BEGIN STORED DATA
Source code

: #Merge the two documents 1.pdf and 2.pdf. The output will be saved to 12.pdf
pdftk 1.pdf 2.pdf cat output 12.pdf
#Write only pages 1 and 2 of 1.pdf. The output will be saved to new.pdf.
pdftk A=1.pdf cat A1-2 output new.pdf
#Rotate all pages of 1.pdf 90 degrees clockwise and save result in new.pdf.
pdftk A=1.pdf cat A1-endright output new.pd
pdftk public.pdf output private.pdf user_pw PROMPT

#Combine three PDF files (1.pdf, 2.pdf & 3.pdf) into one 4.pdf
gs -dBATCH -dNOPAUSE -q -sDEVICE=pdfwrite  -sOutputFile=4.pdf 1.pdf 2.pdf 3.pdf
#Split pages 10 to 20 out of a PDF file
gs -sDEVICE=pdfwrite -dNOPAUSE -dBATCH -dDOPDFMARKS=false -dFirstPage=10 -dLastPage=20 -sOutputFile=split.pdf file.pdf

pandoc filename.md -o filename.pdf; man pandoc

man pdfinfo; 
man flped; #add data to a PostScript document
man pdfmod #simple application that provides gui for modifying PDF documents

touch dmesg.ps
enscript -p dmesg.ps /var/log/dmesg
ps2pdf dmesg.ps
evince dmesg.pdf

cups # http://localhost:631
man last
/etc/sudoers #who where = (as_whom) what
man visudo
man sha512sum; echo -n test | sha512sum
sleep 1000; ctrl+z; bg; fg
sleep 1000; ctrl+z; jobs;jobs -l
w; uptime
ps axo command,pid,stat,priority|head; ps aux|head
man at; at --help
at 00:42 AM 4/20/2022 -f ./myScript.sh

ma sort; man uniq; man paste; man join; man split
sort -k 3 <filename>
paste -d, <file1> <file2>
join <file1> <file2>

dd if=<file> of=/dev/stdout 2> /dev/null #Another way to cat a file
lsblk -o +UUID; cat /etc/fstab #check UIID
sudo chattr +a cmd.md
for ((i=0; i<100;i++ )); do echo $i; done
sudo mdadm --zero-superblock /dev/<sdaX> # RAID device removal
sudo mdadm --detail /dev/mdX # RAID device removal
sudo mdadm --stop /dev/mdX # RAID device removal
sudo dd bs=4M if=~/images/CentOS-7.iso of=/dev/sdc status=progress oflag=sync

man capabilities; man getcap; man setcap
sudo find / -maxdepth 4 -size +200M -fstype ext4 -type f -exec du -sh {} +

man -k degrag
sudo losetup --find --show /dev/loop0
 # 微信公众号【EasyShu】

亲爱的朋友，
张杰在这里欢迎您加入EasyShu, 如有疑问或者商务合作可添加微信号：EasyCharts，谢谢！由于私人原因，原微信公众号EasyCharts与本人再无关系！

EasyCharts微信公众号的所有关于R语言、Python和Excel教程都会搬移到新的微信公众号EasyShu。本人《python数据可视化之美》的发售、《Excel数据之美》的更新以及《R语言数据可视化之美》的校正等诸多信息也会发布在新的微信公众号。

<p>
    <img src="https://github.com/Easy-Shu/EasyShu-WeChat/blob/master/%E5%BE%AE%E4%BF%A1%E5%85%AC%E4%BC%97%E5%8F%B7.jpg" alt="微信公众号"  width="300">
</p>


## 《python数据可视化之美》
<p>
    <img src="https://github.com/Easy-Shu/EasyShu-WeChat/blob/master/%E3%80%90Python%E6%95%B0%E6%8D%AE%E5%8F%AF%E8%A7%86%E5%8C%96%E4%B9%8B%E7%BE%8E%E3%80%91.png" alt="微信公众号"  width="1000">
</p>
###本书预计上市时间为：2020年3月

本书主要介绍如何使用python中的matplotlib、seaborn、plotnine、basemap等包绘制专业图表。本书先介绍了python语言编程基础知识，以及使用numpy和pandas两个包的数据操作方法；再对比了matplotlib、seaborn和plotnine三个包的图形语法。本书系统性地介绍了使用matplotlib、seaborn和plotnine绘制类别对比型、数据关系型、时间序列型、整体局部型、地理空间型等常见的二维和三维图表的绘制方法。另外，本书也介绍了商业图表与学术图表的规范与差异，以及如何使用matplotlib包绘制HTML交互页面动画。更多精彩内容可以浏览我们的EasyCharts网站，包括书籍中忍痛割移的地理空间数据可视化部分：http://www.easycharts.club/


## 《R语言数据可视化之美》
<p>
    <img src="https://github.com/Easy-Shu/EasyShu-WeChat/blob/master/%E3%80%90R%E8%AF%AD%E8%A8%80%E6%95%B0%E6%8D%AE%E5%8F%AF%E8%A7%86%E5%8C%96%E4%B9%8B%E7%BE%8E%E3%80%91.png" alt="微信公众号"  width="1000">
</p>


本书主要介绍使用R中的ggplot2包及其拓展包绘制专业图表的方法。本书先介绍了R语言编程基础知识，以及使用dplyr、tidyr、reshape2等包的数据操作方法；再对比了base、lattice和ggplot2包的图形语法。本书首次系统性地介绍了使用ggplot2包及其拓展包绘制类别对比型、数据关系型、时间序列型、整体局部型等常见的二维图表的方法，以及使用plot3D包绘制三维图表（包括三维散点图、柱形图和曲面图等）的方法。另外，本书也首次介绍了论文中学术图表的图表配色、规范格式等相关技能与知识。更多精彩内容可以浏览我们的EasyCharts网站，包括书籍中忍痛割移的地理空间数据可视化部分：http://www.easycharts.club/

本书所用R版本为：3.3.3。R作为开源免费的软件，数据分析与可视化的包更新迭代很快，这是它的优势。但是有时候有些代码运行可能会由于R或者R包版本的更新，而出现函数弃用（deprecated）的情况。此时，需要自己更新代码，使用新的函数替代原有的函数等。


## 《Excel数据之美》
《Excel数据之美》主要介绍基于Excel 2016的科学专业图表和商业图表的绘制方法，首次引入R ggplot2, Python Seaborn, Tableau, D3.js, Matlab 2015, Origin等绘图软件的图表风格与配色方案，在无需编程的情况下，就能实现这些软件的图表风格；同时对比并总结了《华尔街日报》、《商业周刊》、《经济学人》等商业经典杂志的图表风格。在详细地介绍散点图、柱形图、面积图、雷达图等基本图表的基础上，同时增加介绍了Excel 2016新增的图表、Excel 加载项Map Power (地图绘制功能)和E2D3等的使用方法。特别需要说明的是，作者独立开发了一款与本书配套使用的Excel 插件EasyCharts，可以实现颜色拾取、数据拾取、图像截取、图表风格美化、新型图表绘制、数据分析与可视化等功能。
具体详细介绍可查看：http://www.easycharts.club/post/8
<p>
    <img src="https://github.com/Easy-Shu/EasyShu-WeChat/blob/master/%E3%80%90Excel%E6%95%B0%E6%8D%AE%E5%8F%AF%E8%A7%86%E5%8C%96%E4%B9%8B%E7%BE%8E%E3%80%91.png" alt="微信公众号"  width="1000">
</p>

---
END STORED DATA
> [REQUIREMENT] Reproduce the stretch from the line containing "dd if=<file> of=/dev/stdout" through the line containing "sudo find /", with "RAID device removal" renamed to "remove RAID array" and everything else left unchanged.

> [YOUR SOLUTION]
dd if=<file> of=/dev/stdout 2> /dev/null #Another way to cat a file
lsblk -o +UUID; cat /etc/fstab #check UIID
sudo chattr +a cmd.md
for ((i=0; i<100;i++ )); do echo $i; done
sudo mdadm --zero-superblock /dev/<sdaX> # remove RAID array
sudo mdadm --detail /dev/mdX # remove RAID array
sudo mdadm --stop /dev/mdX # remove RAID array
sudo dd bs=4M if=~/images/CentOS-7.iso of=/dev/sdc status=progress oflag=sync

man capabilities; man getcap; man setcap
sudo find / -maxdepth 4 -size +200M -fstype ext4 -type f -exec du -sh {} +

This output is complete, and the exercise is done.